## PASSAGE TO READ
Content starts
R/furrr-options.R

Defines functions validate_prefix validate_chunk_size validate_scheduling validate_seed_list validate_seed validate_packages validate_globals validate_conditions validate_stdout is_furrr_options assert_furrr_options future_options print.furrr_options furrr_options

Documented in furrr_options future_options

#' Options to fine tune furrr
#'
#' These options fine tune furrr functions, such as [future_map()]. They
#' are either used by furrr directly, or are passed on to [future::future()].
#'
#' @param ... These dots are reserved for future extensibility and must
#'   be empty.
#'
#' @param stdout A logical.
#'
#'   - If `TRUE`, standard output of the underlying futures is relayed as soon
#'   as possible.
#'
#'   - If `FALSE`, output is silenced by sinking it to the null device.
#'
#' @param conditions A character string of conditions classes to be relayed.
#'   The default is to relay all conditions, including messages and warnings.
#'   Errors are always relayed. To not relay any conditions (besides errors),
#'   use `conditions = character()`. To selectively ignore specific classes,
#'   use `conditions = structure("condition", exclude = "message")`.
#'
#' @param globals A logical, a character vector, a named list, or `NULL` for
#'   controlling how globals are handled. For details, see the
#'   `Global variables` section below.
#'
#' @param packages A character vector, or `NULL`. If supplied, this specifies
#'   packages that are guaranteed to be attached in the R environment where the
#'   future is evaluated.
#'
#' @param seed A logical, an integer of length `1` or `7`, a list of
#'   `length(.x)` with pre-generated random seeds, or `NULL`. For details, see
#'   the `Reproducible random number generation (RNG)` section below.
Content ends
## SUPPLIED MATERIAL
Content starts
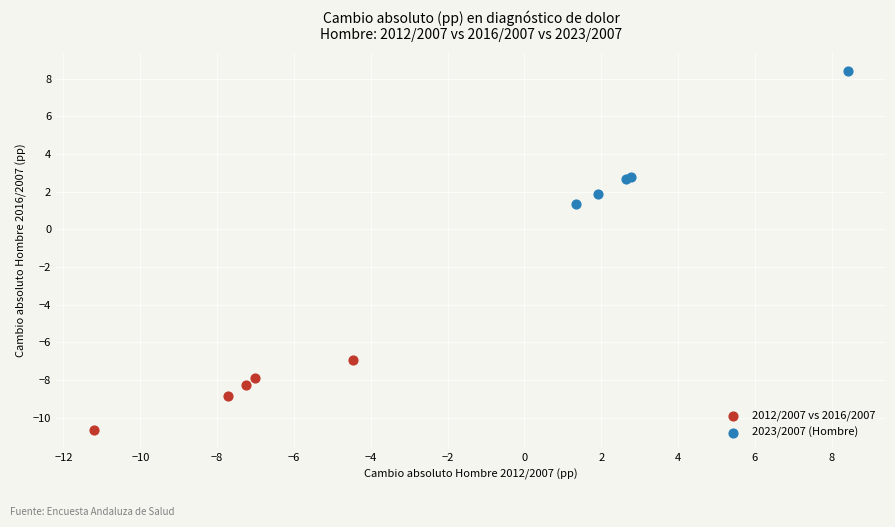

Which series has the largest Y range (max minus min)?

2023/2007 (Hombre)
Content ends
## DIRECTIONS
- 1) Answer each question from the furrr options file, one line per answer, marked (a), (b), (c).
(a) What is the requirement for the dots parameter?
(b) What happens to output when `stdout` is `FALSE`?
(c) What lengths may an integer `seed` have?
- 2) Name every parameter that has a `@param` entry in the furrr options file.
- 3) From the furrr options file, write out the passage that begins with the words "Documented in furrr_options" and ends after the words "on to [future::future()].".

## WRITTEN ANSWERS
- 1)
(a) The dots must be empty.
(b) The output is silenced by sinking it to the null device.
(c) An integer `seed` may have length `1` or `7`.

- 2) `...`, `stdout`, `conditions`, `globals`, `packages`, `seed`

- 3)
Documented in furrr_options future_options

#' Options to fine tune furrr
#'
#' These options fine tune furrr functions, such as [future_map()]. They
#' are either used by furrr directly, or are passed on to [future::future()].